[AArch64] Runtime-unroll small load/store loops for Apple Silicon CPUs. (#118317)
Add initial heuristics to selectively enable runtime unrolling for loops
where doing so is expected to be highly beneficial on Apple Silicon
CPUs.
To start with, we try to runtime-unroll small, single block loops, if
they have load/store dependencies, to expose more parallel memory
access streams [1] and to improve instruction delivery [2].
We also explicitly avoid runtime-unrolling for loop structures that may
limit the expected gains from runtime unrolling.

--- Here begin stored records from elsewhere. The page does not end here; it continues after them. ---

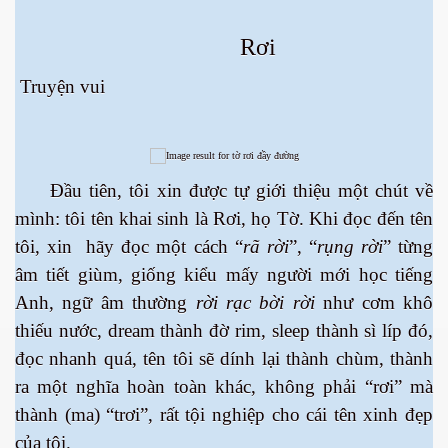
 Nam Bộ xưa
Rơi
Truyện vui
 Biển 2015
Đầu tiên, tôi xin được tự giới thiệu một chút về
mình: tôi tên khai sinh là Rơi, họ Tờ. Khi đọc đến tên
tôi, xin hãy đọc một cách “
rã rời
”, “
rụng rời
” từng
âm tiết giùm, giống kiểu mấy người mới học tiếng
Anh, ngữ âm thường
rời rạc bời rời
như cơm khô
thiếu nước, dream thành đờ rim, sleep thành sì líp đó,
đọc nhanh quá, tên tôi sẽ dính lại thành chùm, thành
ra một nghĩa hoàn toàn khác, không phải “rơi” mà
thành (ma) “trơi”, rất tội nghiệp cho cái tên xinh đẹp
NAY
của tôi.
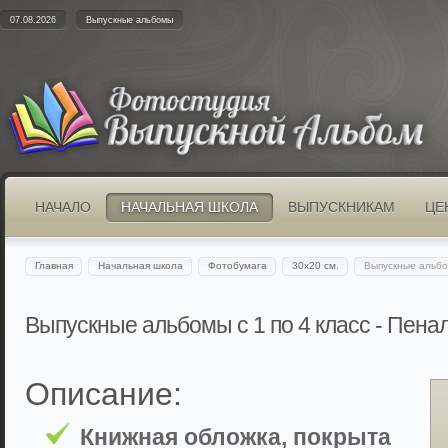
07.08.2026
Выпускные альбомы
НАЧАЛО
НАЧАЛЬНАЯ ШКОЛА
ВЫПУСКНИКАМ
ЦЕ
Главная
Начальная школа
Фотобумага
30х20 см.
Выпускные альбо
Выпускные альбомы с 1 по 4 класс - Пена
Описание:
Книжная обложка, покрыта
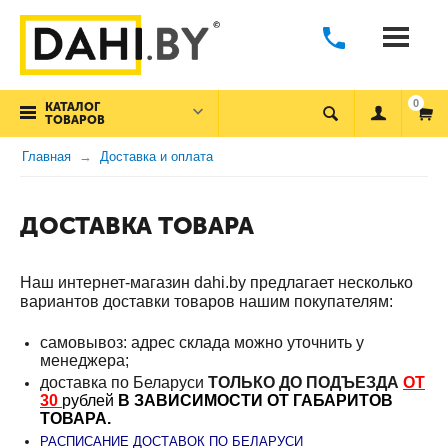
0
КАТАЛОГ
ТОВАРОВ
Главная
Доставка и оплата
ДОСТАВКА ТОВАРА
Наш интернет-магазин dahi.by предлагает несколько
вариантов доставки товаров нашим покупателям:
самовывоз: адрес склада можно уточнить у
менеджера
;
доставка по Беларуси
ТОЛЬКО ДО ПОДЪЕЗДА
ОТ
30
рублей
В ЗАВИСИМОСТИ ОТ ГАБАРИТОВ
ТОВАРА.
РАСПИСАНИЕ ДОСТАВОК ПО БЕЛАРУСИ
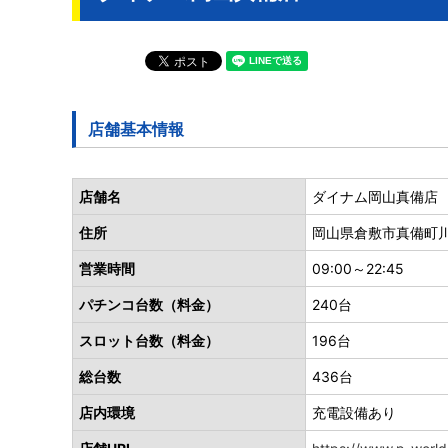
店舗基本情報
店舗名
ダイナム岡山真備店
住所
岡山県倉敷市真備町川辺
営業時間
09:00～22:45
パチンコ台数（料金）
240台
スロット台数（料金）
196台
総台数
436台
店内環境
充電設備あり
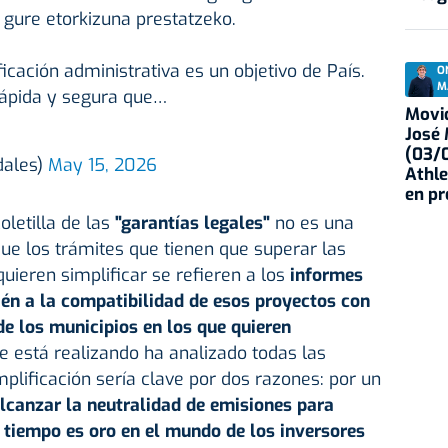
i gure etorkizuna prestatzeko.
icación administrativa es un objetivo de País.
O
M
rápida y segura que…
Movid
José
(03/0
dales)
May 15, 2026
Athle
en p
oletilla de las
"garantías legales"
no es una
que los trámites que tienen que superar las
ieren simplificar se refieren a los
informes
n a la compatibilidad de esos proyectos con
de los municipios en los que quieren
se está realizando ha analizado todas las
implificación sería clave por dos razones: por un
lcanzar la neutralidad de emisiones para
l tiempo es oro en el mundo de los inversores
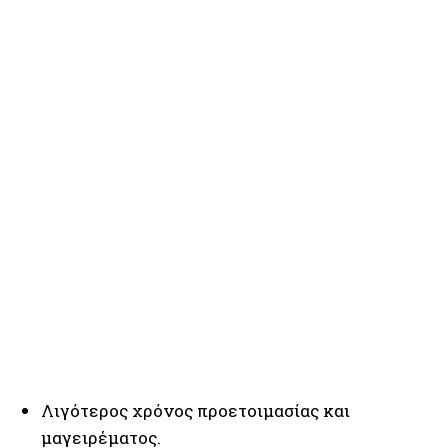
Λιγότερος χρόνος προετοιμασίας και
μαγειρέματος.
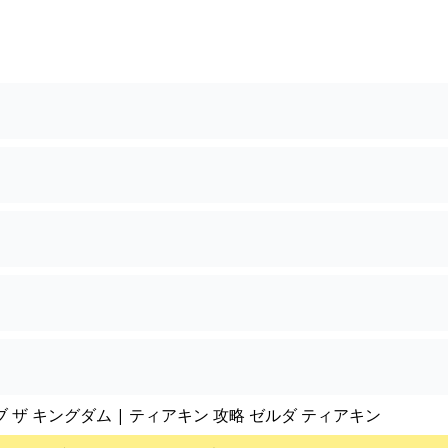
ブ ザ キングダム | ティアキン 攻略 ゼルダ ティアキン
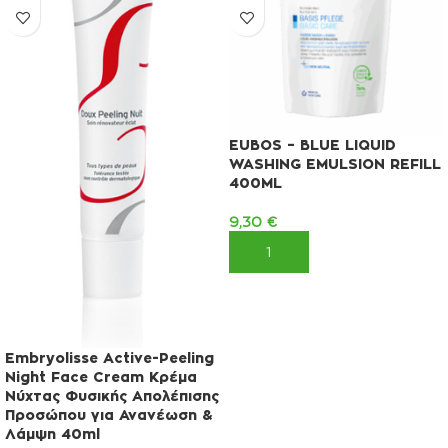
EUBOS – BLUE LIQUID
WASHING EMULSION REFILL
400ML
9,30
€
ΠΡΟΣΘΉΚΗ ΣΤΟ ΚΑΛΆΘΙ
Embryolisse Active-Peeling
Night Face Cream Κρέμα
Νύχτας Φυσικής Απολέπισης
Προσώπου για Ανανέωση &
Λάμψη 40ml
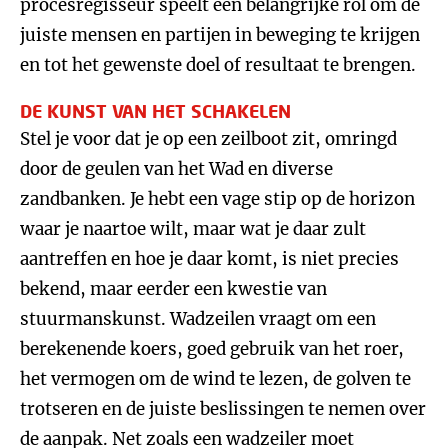
procesregisseur speelt een belangrijke rol om de
juiste mensen en partijen in beweging te krijgen
en tot het gewenste doel of resultaat te brengen.
DE KUNST VAN HET SCHAKELEN
Stel je voor dat je op een zeilboot zit, omringd
door de geulen van het Wad en diverse
zandbanken. Je hebt een vage stip op de horizon
waar je naartoe wilt, maar wat je daar zult
aantreffen en hoe je daar komt, is niet precies
bekend, maar eerder een kwestie van
stuurmanskunst. Wadzeilen vraagt om een
berekenende koers, goed gebruik van het roer,
het vermogen om de wind te lezen, de golven te
trotseren en de juiste beslissingen te nemen over
de aanpak. Net zoals een wadzeiler moet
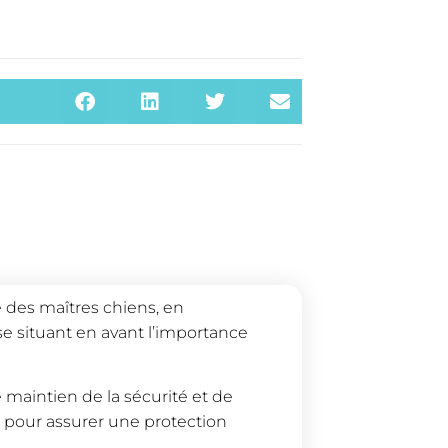
re des maîtres chiens, en
 se situant en avant l’importance
 maintien de la sécurité et de
le pour assurer une protection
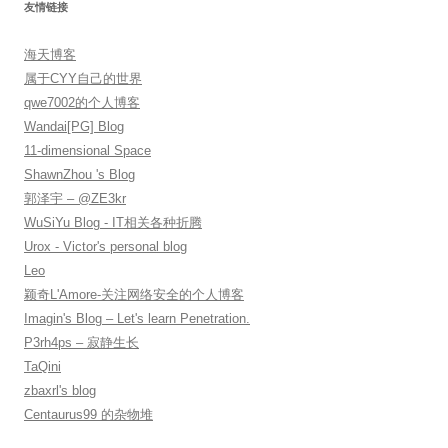
友情链接
海天博客
属于CYY自己的世界
qwe7002的个人博客
Wandai[PG] Blog
11-dimensional Space
ShawnZhou 's Blog
郭泽宇 – @ZE3kr
WuSiYu Blog - IT相关各种折腾
Urox - Victor's personal blog
Leo
颖奇L'Amore-关注网络安全的个人博客
Imagin's Blog – Let's learn Penetration.
P3rh4ps – 寂静生长
TaQini
zbaxrl's blog
Centaurus99 的杂物堆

Such loops include
loops with complex control flow (aren't innermost loops, have multiple
exits, have a large number of blocks), trip count expansion is
expensive and are expected to execute a small number of iterations.

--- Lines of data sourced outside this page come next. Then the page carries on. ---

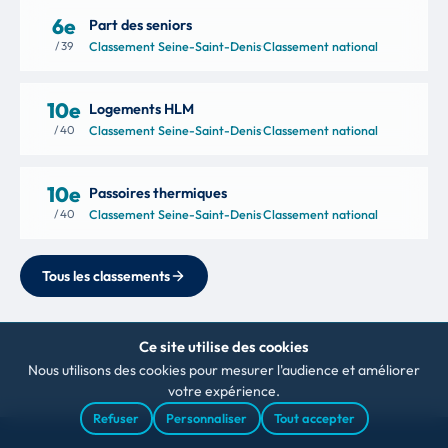
6e
Part des seniors
/ 39
Classement Seine-Saint-Denis
·
Classement national
10e
Logements HLM
/ 40
Classement Seine-Saint-Denis
·
Classement national
10e
Passoires thermiques
/ 40
Classement Seine-Saint-Denis
·
Classement national
Tous les classements
Ce site utilise des cookies
Nous utilisons des cookies pour mesurer l'audience et améliorer
votre expérience.
Refuser
Personnaliser
Tout accepter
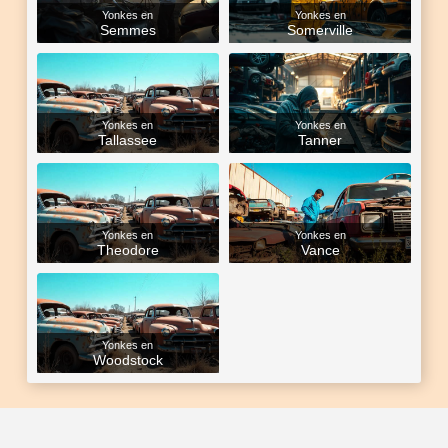
Yonkes en
Yonkes en
Semmes
Somerville
Yonkes en
Yonkes en
Tallassee
Tanner
Yonkes en
Yonkes en
Theodore
Vance
Yonkes en
Woodstock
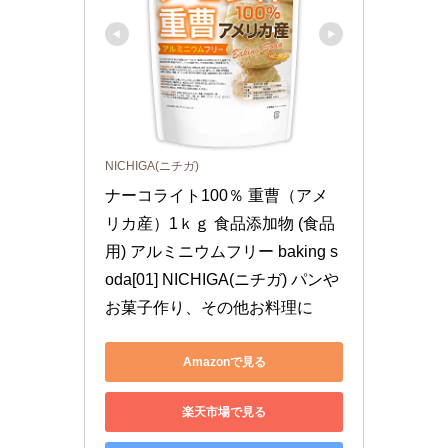
NICHIGA(ニチガ)
ナーコライト100％ 重曹（アメ
リカ産）1ｋｇ 食品添加物 (食品
用) アルミニウムフリー baking s
oda[01] NICHIGA(ニチガ) パンや
お菓子作り、その他お料理に
Amazonで見る
楽天市場で見る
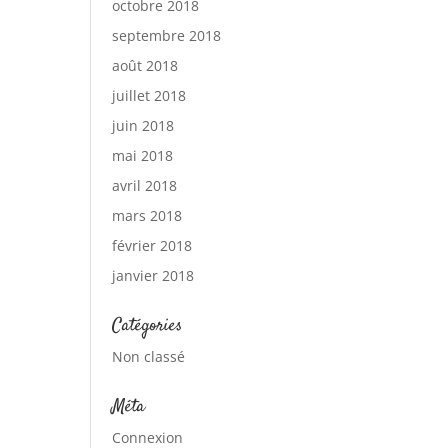
octobre 2018
septembre 2018
août 2018
juillet 2018
juin 2018
mai 2018
avril 2018
mars 2018
février 2018
janvier 2018
Catégories
Non classé
Méta
Connexion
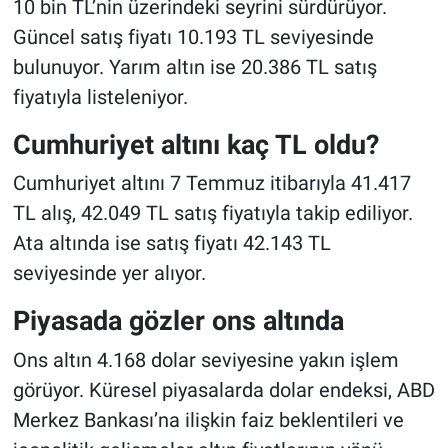
10 bin TL’nin üzerindeki seyrini sürdürüyor.
Güncel satış fiyatı 10.193 TL seviyesinde
bulunuyor. Yarım altın ise 20.386 TL satış
fiyatıyla listeleniyor.
Cumhuriyet altını kaç TL oldu?
Cumhuriyet altını 7 Temmuz itibarıyla 41.417
TL alış, 42.049 TL satış fiyatıyla takip ediliyor.
Ata altında ise satış fiyatı 42.143 TL
seviyesinde yer alıyor.
Piyasada gözler ons altında
Ons altın 4.168 dolar seviyesine yakın işlem
görüyor. Küresel piyasalarda dolar endeksi, ABD
Merkez Bankası’na ilişkin faiz beklentileri ve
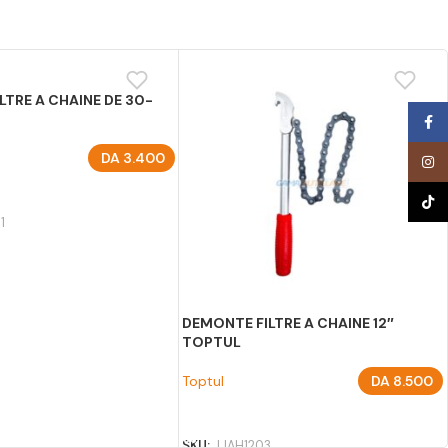
LTRE A CHAINE DE 30-
L
Face
DA
3.400
Inst
U PANIER
TikTo
1
DEMONTE FILTRE A CHAINE 12″
TOPTUL
Toptul
DA
8.500
AJOUTER AU PANIER
SKU:
JJAH1203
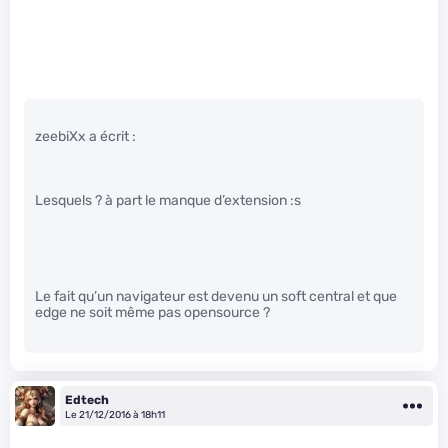
zeebiXx a écrit :
Lesquels ? à part le manque d’extension :s
Le fait qu’un navigateur est devenu un soft central et que
edge ne soit même pas opensource ?
Edtech
Le 21/12/2016 à 18h11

Note that the heuristics here may be overly conservative and we err on
the side of avoiding runtime unrolling rather than unroll excessively.
They are all subject to further refinement.
Across a large set of workloads, this increase the total number of
unrolled loops by 2.9%.
[1] 4.6.10 in Apple Silicon CPU Optimization Guide
[2] 4.4.4 in Apple Silicon CPU Optimization Guide
Depends on https://github.com/llvm/llvm-project/pull/118316 for TTI
changes.
PR: https://github.com/llvm/llvm-project/pull/118317